# [RECORDS SUPPLIED]
::::::
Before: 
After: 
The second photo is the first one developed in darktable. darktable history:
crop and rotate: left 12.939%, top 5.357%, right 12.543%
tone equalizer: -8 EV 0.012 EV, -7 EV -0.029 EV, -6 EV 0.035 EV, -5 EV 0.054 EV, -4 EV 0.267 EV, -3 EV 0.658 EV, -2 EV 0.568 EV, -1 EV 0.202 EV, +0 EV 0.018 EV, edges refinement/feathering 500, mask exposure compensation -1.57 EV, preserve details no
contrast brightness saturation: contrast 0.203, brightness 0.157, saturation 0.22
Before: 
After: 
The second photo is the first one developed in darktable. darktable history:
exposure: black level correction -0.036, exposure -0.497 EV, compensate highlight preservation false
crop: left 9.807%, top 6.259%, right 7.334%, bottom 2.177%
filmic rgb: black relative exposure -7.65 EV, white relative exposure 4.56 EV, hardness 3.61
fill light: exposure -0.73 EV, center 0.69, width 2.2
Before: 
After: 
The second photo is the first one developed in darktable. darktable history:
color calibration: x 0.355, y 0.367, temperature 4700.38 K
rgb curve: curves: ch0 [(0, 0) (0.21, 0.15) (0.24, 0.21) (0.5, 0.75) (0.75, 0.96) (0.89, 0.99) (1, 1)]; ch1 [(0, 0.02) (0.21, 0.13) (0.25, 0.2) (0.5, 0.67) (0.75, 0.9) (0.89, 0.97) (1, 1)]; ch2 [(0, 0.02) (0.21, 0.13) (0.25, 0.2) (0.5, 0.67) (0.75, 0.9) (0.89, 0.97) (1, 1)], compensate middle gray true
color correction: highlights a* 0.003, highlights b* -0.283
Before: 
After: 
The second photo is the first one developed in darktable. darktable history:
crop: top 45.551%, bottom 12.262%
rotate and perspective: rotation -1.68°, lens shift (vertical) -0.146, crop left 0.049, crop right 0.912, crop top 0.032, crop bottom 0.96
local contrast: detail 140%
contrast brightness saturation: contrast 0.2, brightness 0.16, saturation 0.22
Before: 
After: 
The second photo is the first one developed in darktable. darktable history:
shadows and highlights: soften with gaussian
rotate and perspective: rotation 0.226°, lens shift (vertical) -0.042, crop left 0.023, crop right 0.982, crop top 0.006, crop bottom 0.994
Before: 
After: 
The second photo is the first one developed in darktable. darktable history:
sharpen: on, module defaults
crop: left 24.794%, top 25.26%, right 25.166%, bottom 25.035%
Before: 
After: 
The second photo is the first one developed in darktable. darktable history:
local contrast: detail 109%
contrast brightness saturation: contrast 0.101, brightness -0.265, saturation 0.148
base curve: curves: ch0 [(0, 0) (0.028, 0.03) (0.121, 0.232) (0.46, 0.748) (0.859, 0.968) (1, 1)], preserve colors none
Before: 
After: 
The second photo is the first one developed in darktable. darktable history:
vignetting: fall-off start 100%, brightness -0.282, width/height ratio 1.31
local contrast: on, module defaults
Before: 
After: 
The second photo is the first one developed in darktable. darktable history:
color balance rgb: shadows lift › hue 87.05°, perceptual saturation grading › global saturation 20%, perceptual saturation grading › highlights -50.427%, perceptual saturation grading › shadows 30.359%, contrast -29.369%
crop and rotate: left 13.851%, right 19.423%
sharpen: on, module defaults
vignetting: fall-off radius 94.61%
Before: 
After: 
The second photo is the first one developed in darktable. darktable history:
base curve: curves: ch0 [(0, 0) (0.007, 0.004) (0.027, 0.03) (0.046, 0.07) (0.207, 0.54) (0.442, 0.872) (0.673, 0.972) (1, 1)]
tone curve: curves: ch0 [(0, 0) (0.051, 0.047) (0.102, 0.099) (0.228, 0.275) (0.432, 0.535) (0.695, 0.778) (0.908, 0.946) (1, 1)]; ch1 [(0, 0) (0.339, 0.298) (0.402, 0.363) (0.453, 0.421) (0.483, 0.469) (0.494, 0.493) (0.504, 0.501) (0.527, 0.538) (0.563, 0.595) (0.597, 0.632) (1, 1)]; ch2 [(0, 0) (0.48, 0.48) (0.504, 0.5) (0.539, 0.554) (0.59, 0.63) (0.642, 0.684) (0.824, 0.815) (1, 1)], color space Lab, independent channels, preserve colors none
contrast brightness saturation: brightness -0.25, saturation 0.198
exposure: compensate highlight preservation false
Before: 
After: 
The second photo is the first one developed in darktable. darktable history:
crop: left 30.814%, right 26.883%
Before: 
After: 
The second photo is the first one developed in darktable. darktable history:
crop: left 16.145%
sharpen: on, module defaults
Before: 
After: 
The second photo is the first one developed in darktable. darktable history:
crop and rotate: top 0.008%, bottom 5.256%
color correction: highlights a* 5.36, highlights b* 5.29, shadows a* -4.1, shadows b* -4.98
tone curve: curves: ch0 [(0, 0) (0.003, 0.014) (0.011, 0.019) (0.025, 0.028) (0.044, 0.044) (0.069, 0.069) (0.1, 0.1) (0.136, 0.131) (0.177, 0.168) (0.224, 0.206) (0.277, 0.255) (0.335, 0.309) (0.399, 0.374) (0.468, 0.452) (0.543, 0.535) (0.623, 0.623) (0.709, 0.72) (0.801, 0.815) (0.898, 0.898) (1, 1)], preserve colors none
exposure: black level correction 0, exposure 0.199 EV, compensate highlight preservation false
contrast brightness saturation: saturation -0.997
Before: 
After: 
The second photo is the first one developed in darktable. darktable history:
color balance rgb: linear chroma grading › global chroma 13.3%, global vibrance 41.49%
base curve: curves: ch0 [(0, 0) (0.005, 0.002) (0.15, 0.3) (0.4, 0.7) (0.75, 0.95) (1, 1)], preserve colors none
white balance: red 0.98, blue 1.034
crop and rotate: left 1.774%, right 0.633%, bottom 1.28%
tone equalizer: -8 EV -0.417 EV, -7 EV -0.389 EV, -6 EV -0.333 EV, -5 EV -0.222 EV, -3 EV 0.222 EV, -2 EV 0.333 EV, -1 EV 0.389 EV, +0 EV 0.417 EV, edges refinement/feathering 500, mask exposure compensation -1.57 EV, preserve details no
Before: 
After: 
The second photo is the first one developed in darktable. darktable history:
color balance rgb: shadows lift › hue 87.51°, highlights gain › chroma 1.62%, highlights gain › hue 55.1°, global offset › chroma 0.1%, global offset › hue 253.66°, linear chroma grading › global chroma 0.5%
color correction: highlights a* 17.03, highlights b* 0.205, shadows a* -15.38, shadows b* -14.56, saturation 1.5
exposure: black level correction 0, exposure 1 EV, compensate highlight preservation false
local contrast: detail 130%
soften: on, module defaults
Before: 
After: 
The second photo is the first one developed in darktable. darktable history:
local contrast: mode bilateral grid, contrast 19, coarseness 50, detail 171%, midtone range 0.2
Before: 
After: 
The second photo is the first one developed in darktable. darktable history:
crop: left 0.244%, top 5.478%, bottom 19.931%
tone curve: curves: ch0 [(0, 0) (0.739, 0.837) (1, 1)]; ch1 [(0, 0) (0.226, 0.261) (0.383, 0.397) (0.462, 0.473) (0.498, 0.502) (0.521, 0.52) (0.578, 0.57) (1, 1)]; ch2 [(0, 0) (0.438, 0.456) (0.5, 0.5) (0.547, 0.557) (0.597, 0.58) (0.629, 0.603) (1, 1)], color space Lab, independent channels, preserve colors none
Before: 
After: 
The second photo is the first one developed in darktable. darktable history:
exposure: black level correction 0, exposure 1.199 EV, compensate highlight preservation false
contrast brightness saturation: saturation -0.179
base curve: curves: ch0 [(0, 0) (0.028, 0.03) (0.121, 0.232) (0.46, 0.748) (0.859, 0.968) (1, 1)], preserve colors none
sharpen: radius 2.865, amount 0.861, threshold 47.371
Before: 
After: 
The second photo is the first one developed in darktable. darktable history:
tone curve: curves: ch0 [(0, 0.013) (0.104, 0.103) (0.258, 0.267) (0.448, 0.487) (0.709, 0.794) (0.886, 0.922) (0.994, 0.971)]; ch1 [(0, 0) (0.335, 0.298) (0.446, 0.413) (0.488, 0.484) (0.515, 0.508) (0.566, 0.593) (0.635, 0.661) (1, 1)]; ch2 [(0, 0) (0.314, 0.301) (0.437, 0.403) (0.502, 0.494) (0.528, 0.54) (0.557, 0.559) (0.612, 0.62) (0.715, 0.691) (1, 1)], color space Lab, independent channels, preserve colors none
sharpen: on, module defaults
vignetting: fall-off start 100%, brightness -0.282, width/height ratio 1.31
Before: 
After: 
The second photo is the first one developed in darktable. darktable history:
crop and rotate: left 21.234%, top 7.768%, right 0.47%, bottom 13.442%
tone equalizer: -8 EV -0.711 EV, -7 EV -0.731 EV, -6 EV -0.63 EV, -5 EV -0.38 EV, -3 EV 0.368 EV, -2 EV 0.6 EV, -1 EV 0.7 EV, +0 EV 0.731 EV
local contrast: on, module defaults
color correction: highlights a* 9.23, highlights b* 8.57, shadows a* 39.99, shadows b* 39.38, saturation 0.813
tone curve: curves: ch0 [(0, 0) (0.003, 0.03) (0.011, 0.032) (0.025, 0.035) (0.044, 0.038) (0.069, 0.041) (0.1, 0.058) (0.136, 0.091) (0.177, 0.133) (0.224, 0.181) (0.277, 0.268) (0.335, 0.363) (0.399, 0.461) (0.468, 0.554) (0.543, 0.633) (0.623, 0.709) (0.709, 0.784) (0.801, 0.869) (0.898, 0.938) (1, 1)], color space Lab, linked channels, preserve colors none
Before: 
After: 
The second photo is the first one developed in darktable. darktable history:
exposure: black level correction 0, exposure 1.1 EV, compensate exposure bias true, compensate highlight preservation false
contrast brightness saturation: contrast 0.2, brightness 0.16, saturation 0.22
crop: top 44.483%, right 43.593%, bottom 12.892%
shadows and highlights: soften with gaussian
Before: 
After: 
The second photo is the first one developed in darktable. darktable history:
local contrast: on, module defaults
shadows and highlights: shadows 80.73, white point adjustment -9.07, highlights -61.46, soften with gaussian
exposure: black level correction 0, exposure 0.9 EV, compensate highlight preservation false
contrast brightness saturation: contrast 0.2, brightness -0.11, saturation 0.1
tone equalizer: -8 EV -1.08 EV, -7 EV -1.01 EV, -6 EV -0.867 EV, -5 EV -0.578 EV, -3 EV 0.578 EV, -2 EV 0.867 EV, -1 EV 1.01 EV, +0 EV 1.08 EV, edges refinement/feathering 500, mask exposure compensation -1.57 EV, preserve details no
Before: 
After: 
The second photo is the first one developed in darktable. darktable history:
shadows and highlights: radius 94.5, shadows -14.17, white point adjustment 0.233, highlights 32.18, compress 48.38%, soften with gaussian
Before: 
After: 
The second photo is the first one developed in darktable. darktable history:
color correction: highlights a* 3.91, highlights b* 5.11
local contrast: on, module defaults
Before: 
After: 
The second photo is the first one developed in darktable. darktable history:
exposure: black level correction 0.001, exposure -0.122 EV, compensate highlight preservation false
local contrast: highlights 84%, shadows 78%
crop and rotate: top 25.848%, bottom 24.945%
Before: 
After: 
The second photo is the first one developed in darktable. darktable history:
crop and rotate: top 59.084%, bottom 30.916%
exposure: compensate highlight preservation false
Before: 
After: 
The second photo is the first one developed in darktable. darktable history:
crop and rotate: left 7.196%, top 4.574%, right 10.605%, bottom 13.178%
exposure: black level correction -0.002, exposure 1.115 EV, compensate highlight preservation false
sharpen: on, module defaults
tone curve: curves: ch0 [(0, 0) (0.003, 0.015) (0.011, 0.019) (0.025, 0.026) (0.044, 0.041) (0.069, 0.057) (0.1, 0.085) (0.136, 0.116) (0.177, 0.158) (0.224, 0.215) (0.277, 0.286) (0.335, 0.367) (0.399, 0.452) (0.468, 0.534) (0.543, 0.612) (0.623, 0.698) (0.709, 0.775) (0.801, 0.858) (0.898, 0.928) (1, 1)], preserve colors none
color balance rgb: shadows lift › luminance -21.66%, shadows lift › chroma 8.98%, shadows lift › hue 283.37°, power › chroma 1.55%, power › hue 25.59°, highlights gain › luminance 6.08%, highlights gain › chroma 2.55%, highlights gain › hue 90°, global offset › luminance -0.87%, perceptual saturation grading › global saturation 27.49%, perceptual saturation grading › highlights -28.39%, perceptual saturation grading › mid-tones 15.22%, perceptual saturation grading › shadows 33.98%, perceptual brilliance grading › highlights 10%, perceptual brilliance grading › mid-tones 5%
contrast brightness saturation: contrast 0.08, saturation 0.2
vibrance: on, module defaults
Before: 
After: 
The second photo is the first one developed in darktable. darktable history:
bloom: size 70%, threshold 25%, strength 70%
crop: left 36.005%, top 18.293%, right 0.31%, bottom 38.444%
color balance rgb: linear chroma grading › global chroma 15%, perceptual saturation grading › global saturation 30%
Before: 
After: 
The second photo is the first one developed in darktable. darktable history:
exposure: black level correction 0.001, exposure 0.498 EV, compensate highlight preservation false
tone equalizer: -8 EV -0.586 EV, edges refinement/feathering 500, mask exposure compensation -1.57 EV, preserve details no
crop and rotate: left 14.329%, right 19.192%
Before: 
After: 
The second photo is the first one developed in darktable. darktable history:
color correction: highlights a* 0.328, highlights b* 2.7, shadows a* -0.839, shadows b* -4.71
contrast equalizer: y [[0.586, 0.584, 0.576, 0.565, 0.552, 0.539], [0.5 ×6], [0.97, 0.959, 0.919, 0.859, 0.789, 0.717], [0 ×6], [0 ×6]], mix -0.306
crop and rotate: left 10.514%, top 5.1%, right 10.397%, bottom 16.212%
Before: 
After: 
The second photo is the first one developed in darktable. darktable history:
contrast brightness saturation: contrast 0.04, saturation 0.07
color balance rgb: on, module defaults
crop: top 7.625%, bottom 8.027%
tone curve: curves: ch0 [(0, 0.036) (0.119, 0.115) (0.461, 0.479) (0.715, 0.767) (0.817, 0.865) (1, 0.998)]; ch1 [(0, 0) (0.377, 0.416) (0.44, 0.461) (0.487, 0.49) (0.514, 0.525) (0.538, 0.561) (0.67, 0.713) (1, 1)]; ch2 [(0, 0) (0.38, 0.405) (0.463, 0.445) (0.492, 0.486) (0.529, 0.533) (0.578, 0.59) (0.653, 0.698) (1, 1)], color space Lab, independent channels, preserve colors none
::::::
# [EXERCISE TASK]
Rewrite everything from the start of the data down to the line containing "tone equalizer: -8 EV 0.012", changing "developed" to "processed" and keeping the rest unchanged.

# [WRITTEN SOLUTION]
Before: 
After: 
The second photo is the first one processed in darktable. darktable history:
crop and rotate: left 12.939%, top 5.357%, right 12.543%
tone equalizer: -8 EV 0.012 EV, -7 EV -0.029 EV, -6 EV 0.035 EV, -5 EV 0.054 EV, -4 EV 0.267 EV, -3 EV 0.658 EV, -2 EV 0.568 EV, -1 EV 0.202 EV, +0 EV 0.018 EV, edges refinement/feathering 500, mask exposure compensation -1.57 EV, preserve details no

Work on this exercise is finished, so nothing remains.